Here's one other example, just to get some air from the politics. One of my favorite YouTube channels is Linus Tech Tips. Over the years they've produced a lot of heavily-researched and quite frankly amazing videos on such topics as whether your PC fans should blow out or in, whether you can game at 16k resolution on high-end hardware, quasi-scientific experiments on whether fps improves competitive gaming, and so on. Basically, the kind of creative and delightful indie content that you would imagine to be free of corporate paperclip pushing.

Meanwhile, here are some thumbnails from their videos:

linus tech tips thumbnails

Evidently, it's somebody's job to get Linus to make a ridiculous face and make it the thumbnail for every video along with a RIDICULOUS headline DESTROYING his enemies. Because humans are emotionally-driven and this sort of thing drives engagement. If videos I worked hard on to write, shoot, and edit were packaged like this I'd be embarrassed. Then again, if videos had a more "sensible" thumbnail I might never have watched one.
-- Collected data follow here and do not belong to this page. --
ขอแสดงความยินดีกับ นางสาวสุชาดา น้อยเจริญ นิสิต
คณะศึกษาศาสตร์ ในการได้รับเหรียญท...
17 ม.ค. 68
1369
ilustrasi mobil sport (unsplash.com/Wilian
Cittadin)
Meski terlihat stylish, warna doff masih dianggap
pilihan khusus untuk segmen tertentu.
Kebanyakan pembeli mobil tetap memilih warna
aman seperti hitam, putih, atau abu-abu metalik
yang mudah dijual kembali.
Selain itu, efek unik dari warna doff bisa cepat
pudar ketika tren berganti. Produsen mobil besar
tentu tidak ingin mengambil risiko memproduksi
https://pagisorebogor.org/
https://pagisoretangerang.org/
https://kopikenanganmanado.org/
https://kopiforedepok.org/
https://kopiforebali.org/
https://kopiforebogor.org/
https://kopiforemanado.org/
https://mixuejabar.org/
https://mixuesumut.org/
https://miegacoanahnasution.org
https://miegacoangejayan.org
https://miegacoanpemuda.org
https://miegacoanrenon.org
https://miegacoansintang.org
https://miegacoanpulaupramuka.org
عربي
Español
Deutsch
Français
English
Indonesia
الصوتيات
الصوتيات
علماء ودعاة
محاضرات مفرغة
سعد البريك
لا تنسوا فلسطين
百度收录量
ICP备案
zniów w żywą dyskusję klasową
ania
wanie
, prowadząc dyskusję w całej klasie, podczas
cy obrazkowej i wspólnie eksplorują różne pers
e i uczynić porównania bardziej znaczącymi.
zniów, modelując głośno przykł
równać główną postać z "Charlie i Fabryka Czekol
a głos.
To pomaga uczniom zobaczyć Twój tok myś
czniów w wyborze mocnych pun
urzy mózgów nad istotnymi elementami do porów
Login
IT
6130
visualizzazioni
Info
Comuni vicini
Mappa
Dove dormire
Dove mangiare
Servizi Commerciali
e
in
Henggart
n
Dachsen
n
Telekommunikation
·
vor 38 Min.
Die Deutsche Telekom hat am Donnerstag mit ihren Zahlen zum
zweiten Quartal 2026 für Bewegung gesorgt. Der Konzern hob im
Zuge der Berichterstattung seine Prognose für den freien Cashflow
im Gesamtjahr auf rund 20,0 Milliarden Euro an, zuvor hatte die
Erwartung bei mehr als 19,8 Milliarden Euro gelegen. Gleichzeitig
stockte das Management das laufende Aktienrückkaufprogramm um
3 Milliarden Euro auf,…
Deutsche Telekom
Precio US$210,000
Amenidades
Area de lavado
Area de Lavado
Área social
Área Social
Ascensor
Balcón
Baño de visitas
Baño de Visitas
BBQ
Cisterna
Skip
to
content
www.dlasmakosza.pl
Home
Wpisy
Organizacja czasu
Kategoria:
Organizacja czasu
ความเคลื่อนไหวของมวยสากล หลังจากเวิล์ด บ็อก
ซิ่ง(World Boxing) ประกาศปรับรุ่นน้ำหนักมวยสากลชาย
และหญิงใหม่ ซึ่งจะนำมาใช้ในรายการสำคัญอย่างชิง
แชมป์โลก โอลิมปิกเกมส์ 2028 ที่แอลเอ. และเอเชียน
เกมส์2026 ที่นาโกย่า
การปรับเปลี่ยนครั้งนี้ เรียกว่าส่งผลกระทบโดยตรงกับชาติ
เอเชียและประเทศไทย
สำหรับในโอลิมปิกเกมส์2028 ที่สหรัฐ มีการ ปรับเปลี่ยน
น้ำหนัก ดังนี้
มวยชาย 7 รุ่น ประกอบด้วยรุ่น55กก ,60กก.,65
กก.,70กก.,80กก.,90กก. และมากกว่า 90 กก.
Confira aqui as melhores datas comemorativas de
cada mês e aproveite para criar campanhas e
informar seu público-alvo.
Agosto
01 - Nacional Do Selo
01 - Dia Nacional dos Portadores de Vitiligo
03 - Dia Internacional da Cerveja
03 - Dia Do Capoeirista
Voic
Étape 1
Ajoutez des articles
If the paperclip maximizer is turning even high-quality independent creators into paperclip pushers, the world is getting very dark indeed.

Avoiding business as usual

It is in this context that I am quite annoyed at the push to be "apolitical" or "end the culture war", that people should just do their jobs, as if by ignoring the problems of society they will go away.

Don't get me wrong, I am annoyed at the culture war as anybody. But the thing is, "doing our jobs" is the whole problem. We wrote the software that relentlessly optimized human society without thinking too much about what it ought to be optimized for. So we ended up optimizing paperclips, at the expense of every other human value.

"The culture war" is in fact the process of deciding what our values are, and therefore what our jobs should even be. The impulse to ignore it is I think quite dangerous.